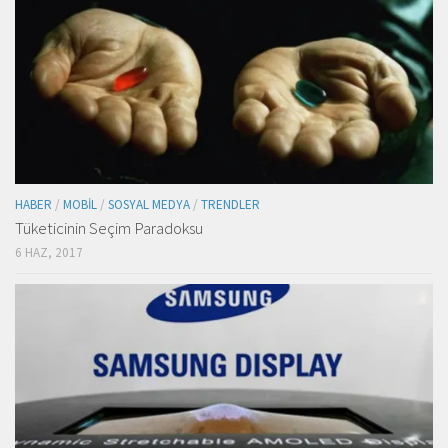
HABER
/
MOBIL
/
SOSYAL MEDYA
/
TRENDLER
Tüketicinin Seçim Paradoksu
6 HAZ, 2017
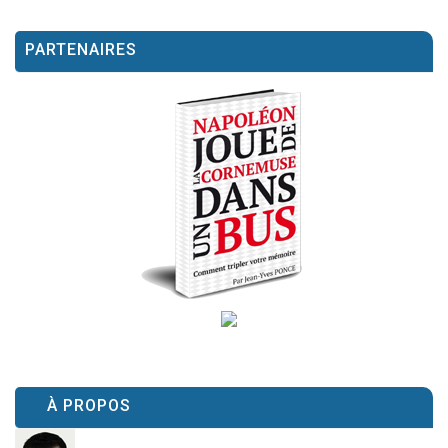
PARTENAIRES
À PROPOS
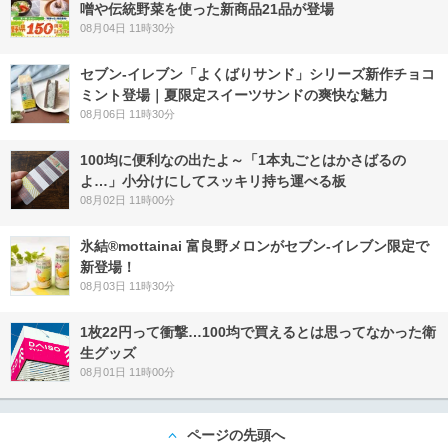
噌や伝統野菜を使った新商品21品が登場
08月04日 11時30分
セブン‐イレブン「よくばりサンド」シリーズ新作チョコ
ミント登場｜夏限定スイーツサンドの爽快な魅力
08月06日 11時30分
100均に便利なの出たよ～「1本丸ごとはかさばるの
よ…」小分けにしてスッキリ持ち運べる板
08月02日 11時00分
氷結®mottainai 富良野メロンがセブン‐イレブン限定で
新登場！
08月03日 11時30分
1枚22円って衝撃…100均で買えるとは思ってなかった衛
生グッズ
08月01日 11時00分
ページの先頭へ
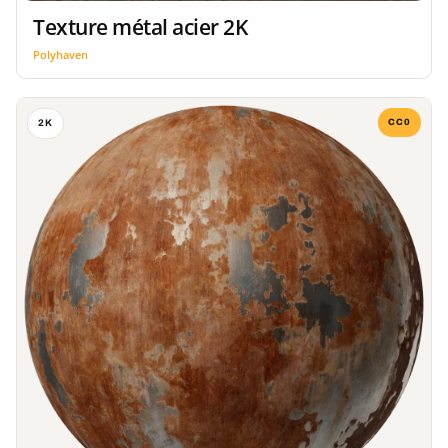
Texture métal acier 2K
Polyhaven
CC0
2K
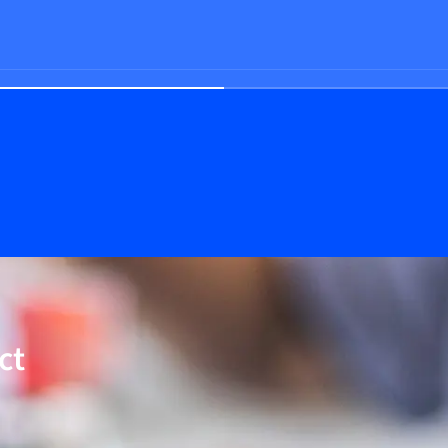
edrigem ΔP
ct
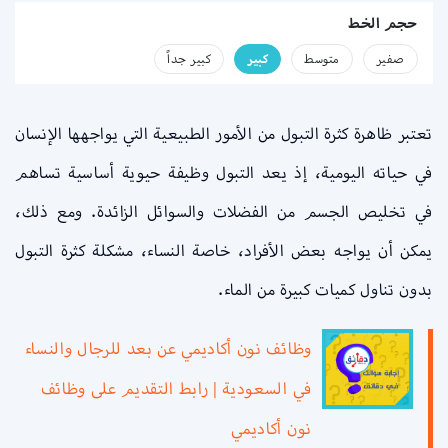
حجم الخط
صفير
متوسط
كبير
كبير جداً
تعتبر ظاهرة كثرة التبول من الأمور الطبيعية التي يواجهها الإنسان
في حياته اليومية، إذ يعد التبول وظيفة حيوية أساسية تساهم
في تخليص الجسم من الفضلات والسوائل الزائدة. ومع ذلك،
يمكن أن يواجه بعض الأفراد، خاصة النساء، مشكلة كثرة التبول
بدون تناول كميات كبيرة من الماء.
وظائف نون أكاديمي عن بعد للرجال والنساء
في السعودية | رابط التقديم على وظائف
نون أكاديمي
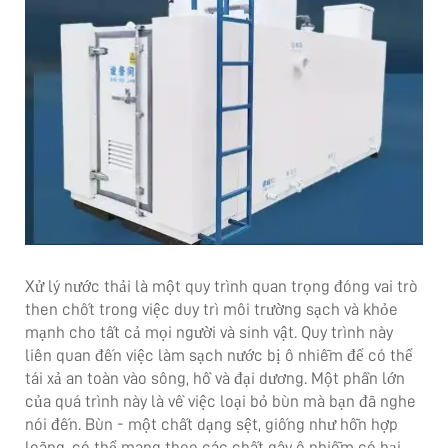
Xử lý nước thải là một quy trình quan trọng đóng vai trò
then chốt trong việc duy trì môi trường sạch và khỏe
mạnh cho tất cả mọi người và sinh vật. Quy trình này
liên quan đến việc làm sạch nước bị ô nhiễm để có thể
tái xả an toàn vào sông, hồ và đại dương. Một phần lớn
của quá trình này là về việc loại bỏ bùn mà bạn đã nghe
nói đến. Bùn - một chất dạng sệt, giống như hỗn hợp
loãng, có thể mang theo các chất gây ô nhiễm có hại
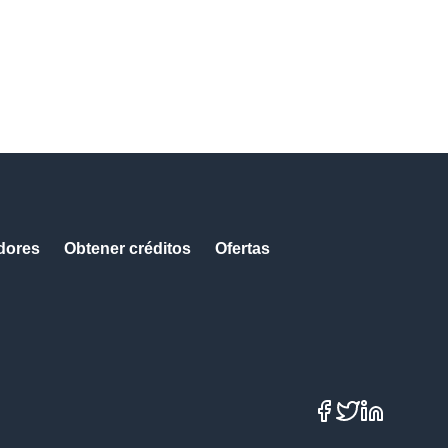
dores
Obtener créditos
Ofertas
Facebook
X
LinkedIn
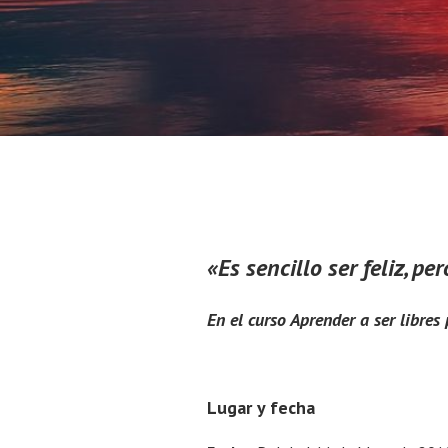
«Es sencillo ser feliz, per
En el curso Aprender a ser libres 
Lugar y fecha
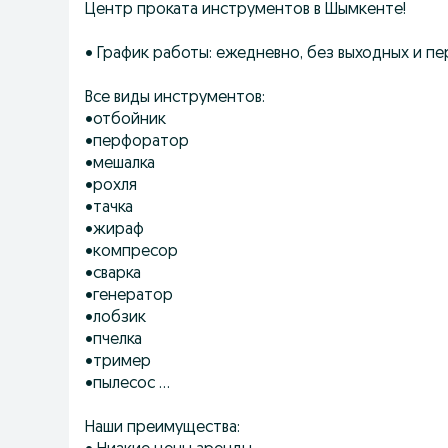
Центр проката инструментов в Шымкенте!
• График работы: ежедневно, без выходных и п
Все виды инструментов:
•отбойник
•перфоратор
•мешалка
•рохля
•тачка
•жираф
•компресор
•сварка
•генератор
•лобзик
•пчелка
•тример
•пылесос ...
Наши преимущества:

━━━━━━━━━━━━━━━━━━━━

| WORK INSTRUCTION |
Pick out each line of the items above that contains the word "nước" and copy it.

| THE COMPLETED TASK |
Xử lý nước thải là một quy trình quan trọng đóng vai trò
liên quan đến việc làm sạch nước bị ô nhiễm để có thể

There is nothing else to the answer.